Rond 750 v. Chr. ontstond de stad Rome, dit was het centrum van het Romeinse
Rijk. Rond 270 v.Chr. was Italië veroverd. Rond 50 v.Chr. kwamen ze terecht in het
huidige Nederland en België. Julius Caesar was de leider, zijn opvolger was de
eerste keizer van het Rijk; Caesar Augustus. Tot 250 na Chr. was er veel welvaart
in het Rijk, de Pax Romana.
Het leger zorgden voor rust en veiligheid. Binnen het rijk, konden het leger zich
snel verplaatsen door middel van aangelegde wegen. Overal kon men het Latijn
spreken, het Romeinse schrift lezen en gebruikte men het muntstelsel. Burgers
namen de Romeinse gewoontes over (romanisering). De Romeinen bouwden
steden met straten, badhuizen, theaters, bruggen, waterleiding en riolering.

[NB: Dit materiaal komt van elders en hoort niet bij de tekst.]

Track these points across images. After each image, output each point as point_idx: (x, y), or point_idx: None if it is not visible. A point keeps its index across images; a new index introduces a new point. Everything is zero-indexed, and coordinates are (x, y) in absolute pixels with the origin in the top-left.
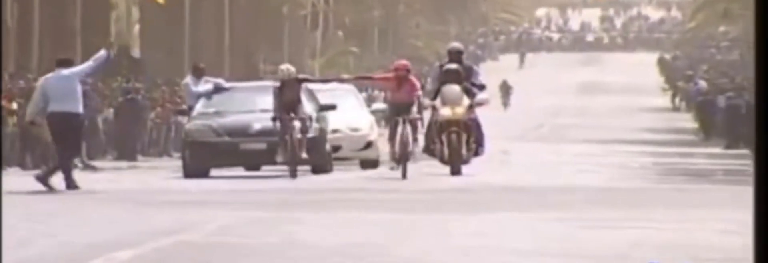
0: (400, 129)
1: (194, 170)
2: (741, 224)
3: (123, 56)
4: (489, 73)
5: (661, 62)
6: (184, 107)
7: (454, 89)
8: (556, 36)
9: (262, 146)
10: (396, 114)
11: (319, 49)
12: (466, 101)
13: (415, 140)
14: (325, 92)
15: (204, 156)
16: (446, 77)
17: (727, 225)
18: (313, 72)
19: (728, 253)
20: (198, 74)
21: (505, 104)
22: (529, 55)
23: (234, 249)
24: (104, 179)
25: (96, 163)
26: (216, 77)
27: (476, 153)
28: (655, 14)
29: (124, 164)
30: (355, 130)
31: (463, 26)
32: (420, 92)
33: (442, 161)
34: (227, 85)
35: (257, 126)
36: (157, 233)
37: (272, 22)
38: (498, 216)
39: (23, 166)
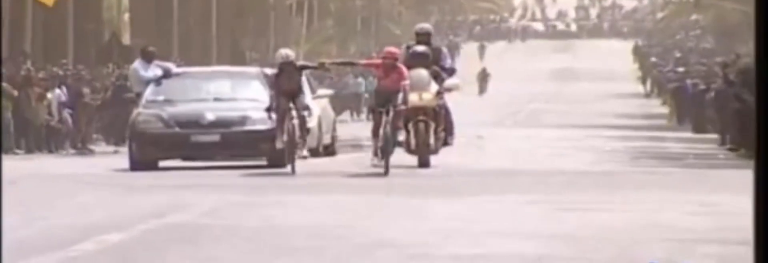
0: (384, 121)
1: (141, 163)
2: (711, 205)
3: (114, 43)
4: (468, 60)
5: (636, 50)
6: (131, 94)
7: (421, 73)
8: (533, 25)
9: (215, 138)
10: (381, 104)
11: (304, 36)
12: (434, 86)
13: (398, 130)
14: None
15: (151, 149)
16: (413, 61)
17: (696, 207)
18: (297, 59)
19: (698, 234)
20: (147, 57)
21: (482, 90)
22: (503, 44)
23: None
24: (100, 164)
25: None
26: (208, 65)
27: (445, 143)
28: (628, 3)
29: (113, 148)
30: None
31: (443, 15)
32: (407, 81)
33: (409, 151)
34: (178, 70)
35: (210, 116)
36: (146, 215)
37: (258, 11)
38: (475, 200)
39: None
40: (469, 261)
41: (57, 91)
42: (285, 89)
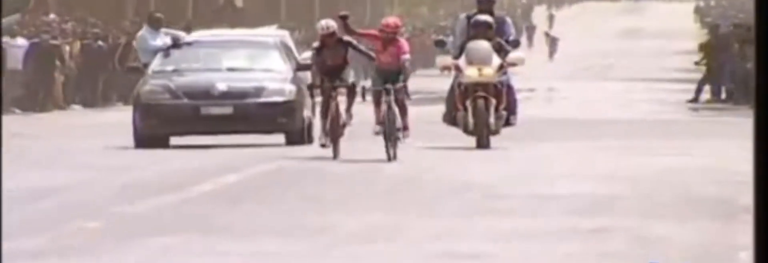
0: (383, 100)
1: (147, 137)
2: None
3: (228, 5)
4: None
5: (697, 10)
6: (136, 64)
7: (482, 45)
8: None
9: (228, 110)
10: (380, 82)
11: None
12: (496, 60)
13: (403, 114)
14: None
15: (157, 122)
16: (474, 32)
17: (748, 153)
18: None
19: (749, 177)
20: (155, 25)
21: (552, 53)
22: (576, 7)
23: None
24: None
25: None
26: (310, 29)
27: (508, 122)
28: None
29: None
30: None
31: None
32: (408, 56)
33: (466, 131)
34: (188, 38)
35: (222, 87)
36: (260, 160)
37: None
38: (549, 146)
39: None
40: (545, 200)
41: None
42: (328, 65)
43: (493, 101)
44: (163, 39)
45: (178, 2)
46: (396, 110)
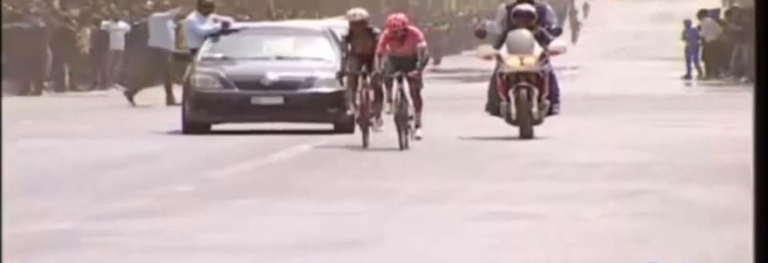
0: (395, 87)
1: (195, 125)
2: None
3: None
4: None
5: None
6: (183, 51)
7: (523, 34)
8: None
9: (278, 100)
10: (393, 69)
11: None
12: (538, 49)
13: (418, 107)
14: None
15: (207, 111)
16: (516, 21)
17: None
18: (449, 7)
19: None
20: (205, 10)
21: (574, 38)
22: None
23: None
24: None
25: None
26: (377, 12)
27: (551, 112)
28: None
29: None
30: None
31: None
32: (423, 43)
33: (509, 121)
34: (236, 25)
35: (273, 76)
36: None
37: None
38: (587, 118)
39: None
40: (586, 167)
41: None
42: (357, 52)
43: (536, 91)
44: (211, 24)
45: None
46: (409, 99)
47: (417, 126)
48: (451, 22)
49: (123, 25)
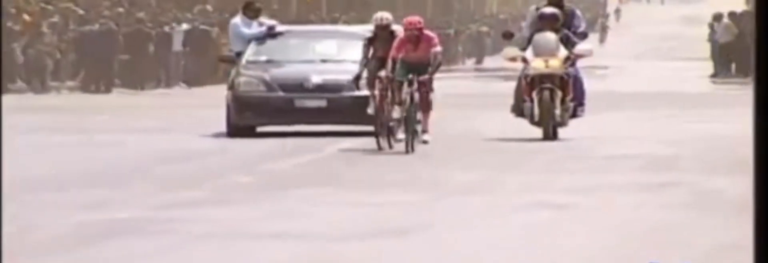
0: (405, 91)
1: (240, 128)
2: None
3: None
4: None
5: (748, 1)
6: (228, 54)
7: (548, 37)
8: None
9: (322, 103)
10: (404, 73)
11: None
12: (563, 52)
13: (426, 112)
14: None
15: (251, 114)
16: (541, 23)
17: None
18: (491, 9)
19: None
20: (251, 14)
21: (602, 40)
22: None
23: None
24: None
25: None
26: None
27: (575, 114)
28: None
29: None
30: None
31: None
32: (439, 48)
33: (532, 122)
34: (281, 28)
35: (316, 80)
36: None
37: None
38: (618, 115)
39: None
40: (619, 159)
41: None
42: (378, 56)
43: (560, 93)
44: (257, 28)
45: None
46: (418, 104)
47: (424, 131)
48: (493, 24)
49: (186, 27)
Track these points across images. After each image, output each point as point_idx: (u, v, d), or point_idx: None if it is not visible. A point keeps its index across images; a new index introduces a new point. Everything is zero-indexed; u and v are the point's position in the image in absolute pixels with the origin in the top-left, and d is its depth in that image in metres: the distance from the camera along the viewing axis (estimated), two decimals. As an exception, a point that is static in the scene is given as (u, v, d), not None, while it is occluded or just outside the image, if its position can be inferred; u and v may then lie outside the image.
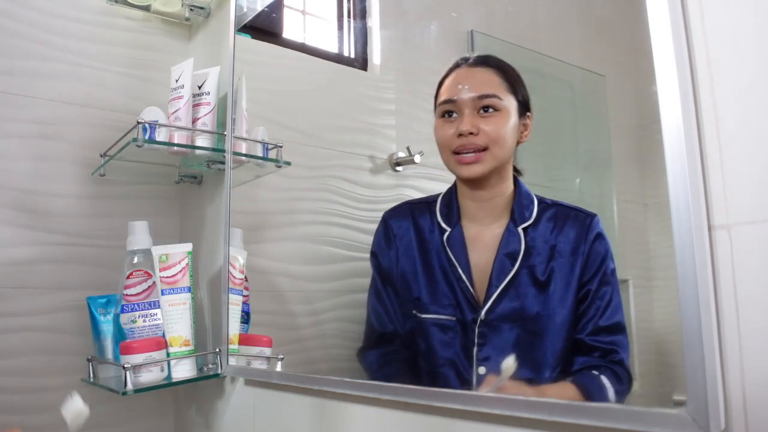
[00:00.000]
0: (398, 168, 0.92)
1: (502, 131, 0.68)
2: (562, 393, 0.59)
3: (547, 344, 0.64)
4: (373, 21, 1.05)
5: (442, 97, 0.72)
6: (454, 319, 0.69)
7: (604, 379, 0.58)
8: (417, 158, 0.89)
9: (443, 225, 0.72)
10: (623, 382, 0.56)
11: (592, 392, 0.58)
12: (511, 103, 0.68)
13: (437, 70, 0.92)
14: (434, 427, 0.64)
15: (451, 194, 0.73)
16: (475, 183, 0.71)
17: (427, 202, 0.75)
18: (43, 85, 1.14)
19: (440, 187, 0.86)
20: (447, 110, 0.71)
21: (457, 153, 0.70)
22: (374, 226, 0.95)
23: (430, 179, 0.89)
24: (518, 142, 0.70)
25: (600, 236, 0.63)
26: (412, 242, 0.74)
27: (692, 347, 0.42)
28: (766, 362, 0.40)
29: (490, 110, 0.68)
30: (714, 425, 0.41)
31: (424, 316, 0.71)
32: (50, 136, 1.14)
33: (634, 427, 0.45)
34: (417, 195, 0.90)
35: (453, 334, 0.68)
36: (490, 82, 0.69)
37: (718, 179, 0.44)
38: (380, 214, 0.95)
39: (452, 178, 0.83)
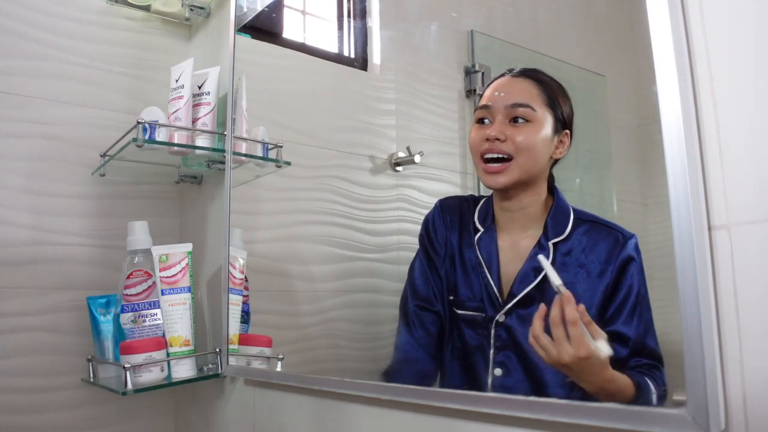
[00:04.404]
0: (398, 168, 0.92)
1: (531, 142, 0.68)
2: (624, 381, 0.58)
3: None
4: (373, 21, 1.05)
5: (480, 104, 0.73)
6: (483, 315, 0.69)
7: (648, 381, 0.57)
8: (417, 158, 0.89)
9: (478, 225, 0.73)
10: (661, 390, 0.56)
11: (641, 387, 0.58)
12: (545, 116, 0.68)
13: (437, 70, 0.92)
14: (434, 427, 0.64)
15: (489, 200, 0.74)
16: (502, 193, 0.71)
17: (474, 201, 0.76)
18: (43, 85, 1.14)
19: (440, 187, 0.86)
20: (481, 116, 0.71)
21: (484, 160, 0.70)
22: (374, 226, 0.95)
23: (430, 179, 0.89)
24: (553, 159, 0.69)
25: (631, 260, 0.61)
26: (456, 236, 0.75)
27: (692, 347, 0.42)
28: (766, 362, 0.40)
29: (522, 120, 0.68)
30: (714, 425, 0.41)
31: (458, 311, 0.72)
32: (50, 136, 1.14)
33: (634, 427, 0.45)
34: (417, 195, 0.90)
35: (481, 330, 0.69)
36: (526, 92, 0.69)
37: (718, 179, 0.44)
38: (380, 214, 0.95)
39: (453, 179, 0.83)
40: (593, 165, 0.72)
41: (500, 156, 0.68)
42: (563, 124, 0.68)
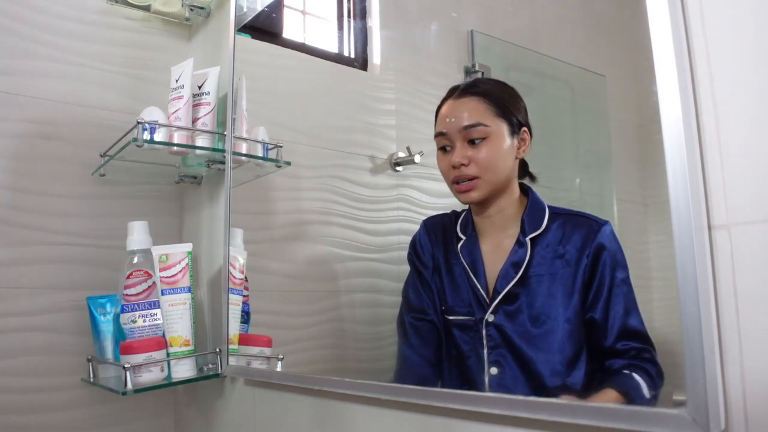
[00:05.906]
0: (398, 168, 0.92)
1: (492, 158, 0.71)
2: (606, 399, 0.60)
3: (554, 350, 0.65)
4: (373, 21, 1.05)
5: (437, 129, 0.75)
6: (473, 319, 0.71)
7: (637, 377, 0.58)
8: (417, 158, 0.89)
9: (460, 234, 0.76)
10: (655, 379, 0.57)
11: (629, 392, 0.59)
12: (500, 126, 0.70)
13: (437, 70, 0.92)
14: (434, 427, 0.64)
15: (469, 210, 0.77)
16: (477, 204, 0.74)
17: (455, 215, 0.79)
18: (43, 85, 1.14)
19: (440, 187, 0.86)
20: (442, 143, 0.74)
21: (455, 182, 0.73)
22: (374, 226, 0.95)
23: (430, 179, 0.89)
24: (518, 158, 0.71)
25: (606, 244, 0.63)
26: (441, 249, 0.78)
27: (692, 347, 0.42)
28: (766, 362, 0.40)
29: (479, 140, 0.70)
30: (714, 425, 0.41)
31: (449, 317, 0.74)
32: (50, 136, 1.14)
33: (634, 427, 0.45)
34: (417, 195, 0.90)
35: (473, 333, 0.71)
36: (474, 111, 0.71)
37: (718, 179, 0.44)
38: (380, 214, 0.95)
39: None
40: (593, 165, 0.72)
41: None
42: (519, 124, 0.71)
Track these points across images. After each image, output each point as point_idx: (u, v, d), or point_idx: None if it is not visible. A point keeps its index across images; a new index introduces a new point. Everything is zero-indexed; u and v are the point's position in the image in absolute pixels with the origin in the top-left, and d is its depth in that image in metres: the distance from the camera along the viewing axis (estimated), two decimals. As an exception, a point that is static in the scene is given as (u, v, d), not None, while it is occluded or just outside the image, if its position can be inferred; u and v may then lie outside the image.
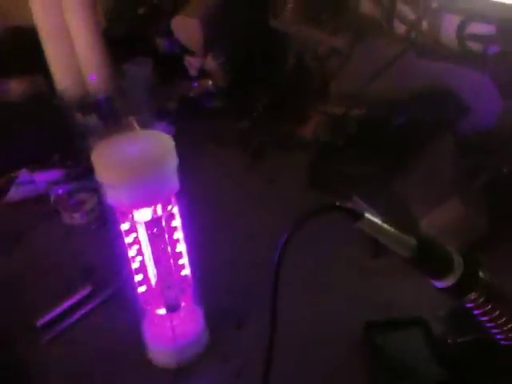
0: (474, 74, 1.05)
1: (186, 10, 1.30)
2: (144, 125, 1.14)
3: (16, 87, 1.29)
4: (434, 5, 1.05)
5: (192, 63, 1.26)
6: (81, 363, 0.77)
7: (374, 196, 0.95)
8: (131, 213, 0.62)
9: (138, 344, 0.76)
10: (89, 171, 1.08)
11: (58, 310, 0.81)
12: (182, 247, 0.67)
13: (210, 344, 0.76)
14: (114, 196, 0.61)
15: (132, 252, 0.66)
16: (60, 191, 1.04)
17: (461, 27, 1.06)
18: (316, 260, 0.90)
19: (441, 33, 1.11)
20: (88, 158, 1.11)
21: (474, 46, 1.06)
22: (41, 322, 0.80)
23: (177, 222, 0.65)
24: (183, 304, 0.71)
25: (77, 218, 1.02)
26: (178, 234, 0.66)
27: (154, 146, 0.61)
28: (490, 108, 1.04)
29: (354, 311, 0.79)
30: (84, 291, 0.84)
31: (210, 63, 1.27)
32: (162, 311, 0.70)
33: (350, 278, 0.86)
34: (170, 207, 0.63)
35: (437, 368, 0.71)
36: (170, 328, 0.71)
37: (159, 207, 0.62)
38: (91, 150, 1.12)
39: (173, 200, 0.63)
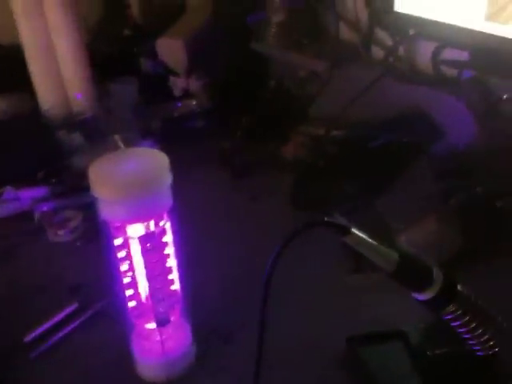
0: (449, 98, 1.10)
1: (171, 31, 1.34)
2: (129, 143, 1.16)
3: (1, 104, 1.30)
4: (411, 31, 1.10)
5: (176, 83, 1.29)
6: (68, 379, 0.78)
7: (355, 214, 0.98)
8: (125, 228, 0.64)
9: (126, 359, 0.78)
10: (74, 189, 1.11)
11: (45, 326, 0.82)
12: (172, 262, 0.69)
13: (199, 358, 0.78)
14: (108, 211, 0.63)
15: (124, 267, 0.67)
16: (45, 208, 1.05)
17: (435, 53, 1.11)
18: (299, 277, 0.92)
19: (417, 58, 1.17)
20: (73, 176, 1.14)
21: (449, 72, 1.12)
22: (28, 338, 0.80)
23: (168, 237, 0.67)
24: (172, 318, 0.72)
25: (62, 236, 1.02)
26: (169, 250, 0.68)
27: (149, 162, 0.63)
28: (465, 131, 1.09)
29: (338, 327, 0.82)
30: (71, 308, 0.85)
31: (194, 84, 1.30)
32: (152, 325, 0.72)
33: (333, 294, 0.89)
34: (162, 223, 0.65)
35: (417, 381, 0.74)
36: (160, 342, 0.72)
37: (152, 223, 0.64)
38: (77, 167, 1.15)
39: (165, 216, 0.66)
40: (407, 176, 1.09)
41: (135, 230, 0.64)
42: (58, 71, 1.29)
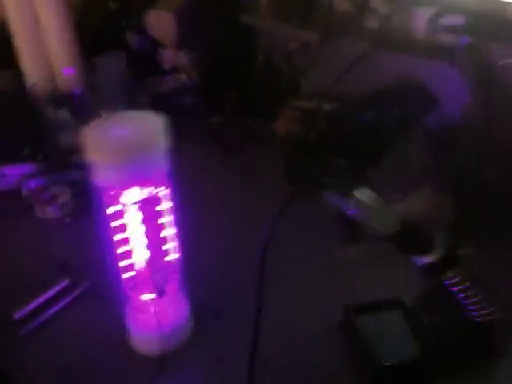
0: (444, 67, 1.08)
1: (160, 4, 1.30)
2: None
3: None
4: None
5: (166, 56, 1.26)
6: (61, 356, 0.75)
7: (349, 186, 0.97)
8: (120, 195, 0.61)
9: (119, 333, 0.76)
10: (61, 165, 1.08)
11: (36, 302, 0.79)
12: (170, 231, 0.67)
13: (194, 332, 0.76)
14: (103, 176, 0.60)
15: (119, 236, 0.65)
16: (32, 185, 1.02)
17: (432, 20, 1.09)
18: (294, 251, 0.91)
19: (410, 27, 1.14)
20: (60, 152, 1.11)
21: (444, 40, 1.10)
22: (18, 314, 0.78)
23: (166, 204, 0.65)
24: (168, 290, 0.71)
25: (50, 212, 1.00)
26: (167, 218, 0.66)
27: (144, 125, 0.61)
28: (459, 101, 1.07)
29: (334, 298, 0.81)
30: (61, 284, 0.83)
31: (183, 58, 1.27)
32: (147, 297, 0.70)
33: (328, 267, 0.88)
34: (159, 189, 0.63)
35: (414, 347, 0.73)
36: (155, 314, 0.71)
37: (148, 190, 0.62)
38: (64, 144, 1.12)
39: (163, 181, 0.63)
40: (401, 148, 1.08)
41: (131, 197, 0.62)
42: (44, 46, 1.25)
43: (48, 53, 1.26)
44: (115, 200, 0.62)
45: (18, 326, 0.77)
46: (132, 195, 0.62)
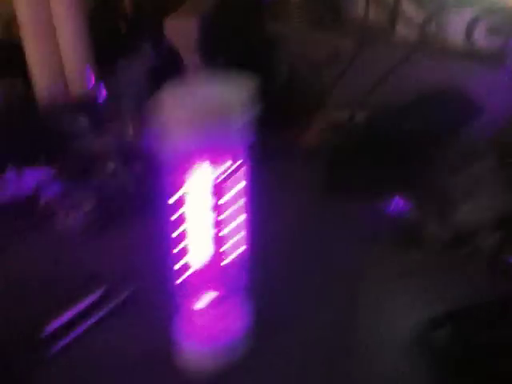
0: (487, 72, 1.03)
1: (182, 9, 1.24)
2: (137, 125, 1.06)
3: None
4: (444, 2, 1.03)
5: (191, 61, 1.19)
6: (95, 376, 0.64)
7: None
8: (189, 174, 0.52)
9: (165, 349, 0.65)
10: (82, 171, 0.98)
11: (68, 316, 0.68)
12: (240, 220, 0.57)
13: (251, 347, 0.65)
14: (176, 146, 0.51)
15: (182, 228, 0.55)
16: (51, 192, 0.91)
17: (471, 24, 1.05)
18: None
19: (448, 32, 1.10)
20: (80, 158, 1.01)
21: (484, 44, 1.05)
22: (46, 332, 0.66)
23: (240, 187, 0.55)
24: (229, 295, 0.60)
25: (72, 221, 0.89)
26: (240, 203, 0.56)
27: (229, 87, 0.52)
28: (506, 107, 1.02)
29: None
30: (95, 295, 0.72)
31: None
32: (206, 302, 0.59)
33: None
34: (235, 166, 0.53)
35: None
36: (213, 323, 0.60)
37: (224, 167, 0.52)
38: (83, 151, 1.03)
39: (240, 157, 0.54)
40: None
41: (203, 177, 0.53)
42: (57, 51, 1.17)
43: (61, 59, 1.18)
44: (183, 182, 0.53)
45: (46, 345, 0.66)
46: (204, 174, 0.52)
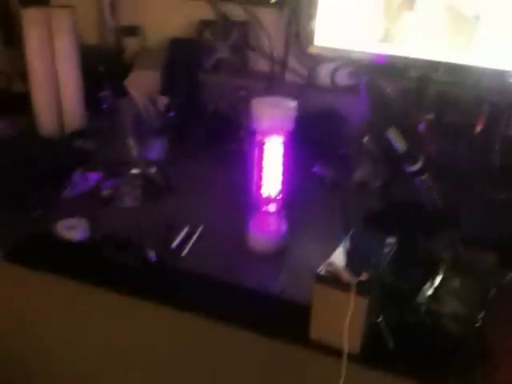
0: (348, 99, 1.74)
1: (138, 65, 1.74)
2: (141, 145, 1.52)
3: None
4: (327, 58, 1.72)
5: (161, 101, 1.68)
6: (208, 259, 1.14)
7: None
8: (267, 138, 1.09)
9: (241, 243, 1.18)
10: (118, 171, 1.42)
11: (178, 240, 1.16)
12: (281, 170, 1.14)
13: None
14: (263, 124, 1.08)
15: (265, 168, 1.09)
16: (107, 185, 1.34)
17: (334, 71, 1.76)
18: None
19: (322, 77, 1.80)
20: (113, 164, 1.44)
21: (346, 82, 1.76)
22: (173, 246, 1.14)
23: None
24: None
25: (129, 202, 1.33)
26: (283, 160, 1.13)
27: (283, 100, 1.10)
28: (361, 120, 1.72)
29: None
30: (184, 230, 1.20)
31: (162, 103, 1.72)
32: (271, 208, 1.15)
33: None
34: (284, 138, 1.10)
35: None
36: (274, 222, 1.14)
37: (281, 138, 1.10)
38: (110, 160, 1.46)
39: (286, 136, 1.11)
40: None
41: (274, 142, 1.09)
42: (59, 95, 1.58)
43: (61, 102, 1.59)
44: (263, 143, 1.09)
45: (177, 251, 1.14)
46: (274, 140, 1.09)
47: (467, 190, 1.34)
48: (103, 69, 1.76)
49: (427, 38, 1.58)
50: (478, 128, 1.50)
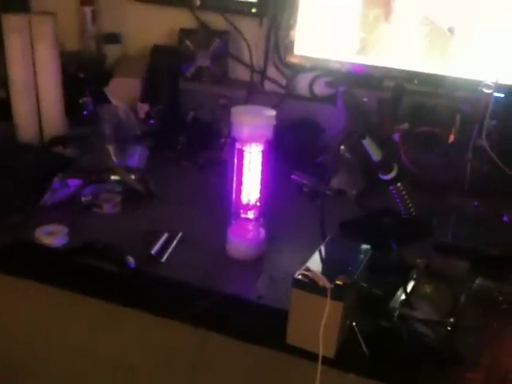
0: (329, 107, 1.77)
1: (119, 72, 1.75)
2: (121, 152, 1.53)
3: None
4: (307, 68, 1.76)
5: (141, 108, 1.69)
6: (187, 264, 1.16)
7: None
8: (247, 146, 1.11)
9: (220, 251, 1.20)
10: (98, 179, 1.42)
11: (159, 245, 1.17)
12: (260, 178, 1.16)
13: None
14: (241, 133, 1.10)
15: (245, 175, 1.12)
16: (88, 192, 1.35)
17: (312, 81, 1.79)
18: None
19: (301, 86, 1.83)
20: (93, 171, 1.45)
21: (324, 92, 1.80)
22: (152, 252, 1.15)
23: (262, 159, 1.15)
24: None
25: (108, 209, 1.34)
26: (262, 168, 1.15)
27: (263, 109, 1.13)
28: (339, 127, 1.76)
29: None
30: (164, 236, 1.21)
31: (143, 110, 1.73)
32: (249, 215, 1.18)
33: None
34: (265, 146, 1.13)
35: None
36: (252, 228, 1.16)
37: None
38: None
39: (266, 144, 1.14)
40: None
41: (254, 148, 1.11)
42: (38, 99, 1.58)
43: (39, 105, 1.60)
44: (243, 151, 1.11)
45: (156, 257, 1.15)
46: (254, 147, 1.11)
47: (440, 199, 1.39)
48: (84, 76, 1.77)
49: (403, 49, 1.62)
50: (452, 138, 1.55)
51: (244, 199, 1.17)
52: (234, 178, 1.16)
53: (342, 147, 1.56)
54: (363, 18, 1.64)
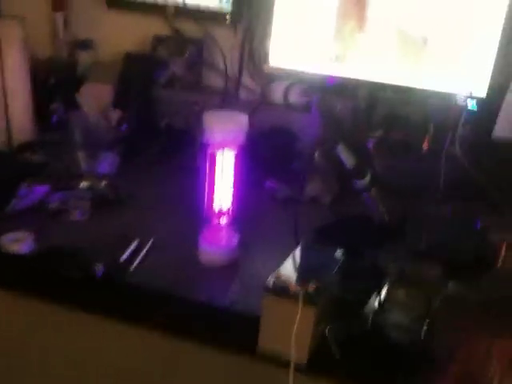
0: (304, 115, 1.77)
1: (94, 78, 1.72)
2: (90, 159, 1.50)
3: None
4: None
5: (113, 114, 1.66)
6: (157, 272, 1.13)
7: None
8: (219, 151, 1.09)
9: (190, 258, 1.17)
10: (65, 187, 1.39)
11: (128, 252, 1.14)
12: (232, 183, 1.14)
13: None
14: (214, 138, 1.08)
15: (217, 181, 1.10)
16: (56, 198, 1.31)
17: (286, 89, 1.79)
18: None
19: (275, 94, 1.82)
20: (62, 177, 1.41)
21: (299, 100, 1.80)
22: (121, 259, 1.12)
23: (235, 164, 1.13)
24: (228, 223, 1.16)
25: (77, 216, 1.30)
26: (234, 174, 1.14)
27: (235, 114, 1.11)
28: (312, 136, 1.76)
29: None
30: (135, 242, 1.18)
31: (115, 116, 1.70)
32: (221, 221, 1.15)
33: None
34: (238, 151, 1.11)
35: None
36: (224, 234, 1.14)
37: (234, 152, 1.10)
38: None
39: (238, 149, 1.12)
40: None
41: (226, 154, 1.09)
42: (6, 105, 1.54)
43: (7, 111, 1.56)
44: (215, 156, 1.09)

Rome had in 100 jaar na Chr. ongeveer 1 miljoen inwoners. Men gebruikten
boogconstructies om stevigheid aan het bouwwerk te geven en materiaal te
sparen. De hoofdstraten kruisten elkaar op het forum (marktplein) met tempels
en een basilica (gemeenschapsruimte).
De Rijn was lange tijd de grens van twee rijken. Ter versterking van de grens,
werden er wachttorens en forten langs de rivier geplaatst, de limes. Het meest
noordelijke fort lag echter aan het IJ.